Passages à l'acte : Cécile Poujol et le point de non-retour
Publié le jeudi 8 mai 2008 à 06H03
La navigatrice s'est dit qu'elle ne pouvait pas vivre si elle ne concrétisait pas son projet
Photo Patrick Gherdoussi
© Patrick Gherdoussi
Cécile Poujol, 26 ans, avait formé le désir de faire la Route du Rhum 2006 sur un voilier pour sa première course. Le coût du bateau à faire construire dépassait les 350 000 euros, le moment clef fut celui où il fallait s'engager auprès du chantier à trouver la somme. "Je n'avais pas un centime. La prise de décision fut un mélange de lente maturation et d'un coup de folie. Je me suis engagée toujours plus en avant, émotionnellement, financièrement et j'ai atteint le point de non-retour. Ce moment où je me suis dit que je ne pouvais pas vivre si je ne concrétisais pas ce projet. Une fois franchi ce point, je ne pouvais plus revenir en arrière, il y avait un tout petit peu de lumière au bout".
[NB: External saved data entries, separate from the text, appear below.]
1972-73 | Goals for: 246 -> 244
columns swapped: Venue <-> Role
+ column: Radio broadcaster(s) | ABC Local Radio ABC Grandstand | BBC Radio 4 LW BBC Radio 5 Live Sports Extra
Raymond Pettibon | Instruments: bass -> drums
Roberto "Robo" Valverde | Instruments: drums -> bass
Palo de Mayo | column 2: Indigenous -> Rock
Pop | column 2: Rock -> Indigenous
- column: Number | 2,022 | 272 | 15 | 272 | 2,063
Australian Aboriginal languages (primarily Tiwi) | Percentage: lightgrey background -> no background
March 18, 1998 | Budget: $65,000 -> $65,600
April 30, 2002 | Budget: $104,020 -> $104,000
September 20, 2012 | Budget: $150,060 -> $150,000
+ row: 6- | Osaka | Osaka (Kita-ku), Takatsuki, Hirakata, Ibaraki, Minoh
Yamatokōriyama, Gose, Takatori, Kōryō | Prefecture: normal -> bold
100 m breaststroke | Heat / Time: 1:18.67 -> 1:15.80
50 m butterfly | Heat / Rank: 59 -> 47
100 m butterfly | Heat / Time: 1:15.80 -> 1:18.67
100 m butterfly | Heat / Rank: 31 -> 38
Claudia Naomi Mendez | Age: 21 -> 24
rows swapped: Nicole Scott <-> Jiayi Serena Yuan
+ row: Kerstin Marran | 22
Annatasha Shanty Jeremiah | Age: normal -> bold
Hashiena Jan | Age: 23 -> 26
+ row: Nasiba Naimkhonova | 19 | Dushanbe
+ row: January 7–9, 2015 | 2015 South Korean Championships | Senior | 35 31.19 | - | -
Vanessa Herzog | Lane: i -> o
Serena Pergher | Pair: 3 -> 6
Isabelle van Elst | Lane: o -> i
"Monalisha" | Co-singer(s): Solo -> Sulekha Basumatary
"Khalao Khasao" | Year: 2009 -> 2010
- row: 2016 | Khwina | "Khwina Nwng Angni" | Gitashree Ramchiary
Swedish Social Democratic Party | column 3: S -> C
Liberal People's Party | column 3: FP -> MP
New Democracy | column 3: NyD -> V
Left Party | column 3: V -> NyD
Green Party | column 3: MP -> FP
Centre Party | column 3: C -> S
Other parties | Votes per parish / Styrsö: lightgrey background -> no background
Elle y est parvenue, comme le site www.cecileenmer.com le raconte. Désormais installée à Marseille, pour préparer la course Québec-Saint Malo, elle a accepté de parrainer le Festival Place Publique Junior de la Friche Belle de Mai que Michel Vauzelle, président du Conseil régional et Philip Breeden, consul des États-Unis lanceront demain.
Des projets seront présentés, soutenus, défendus, attaqués positivement afin que les porteurs passent à l'acte. "La jeunesse d'aujourd'hui a autant de rêves que les précédentes", dit Cécile. "Mais ils sont plus frileux parce que cette société vous juge sur ce qu'on a et non pas sur ce qu'on est, on attend que les jeunes aient réussi pour les aider". Ce qu'elle voudrait jusqu'à dimanche, c'est aider d'autres à franchir le point de non-retour.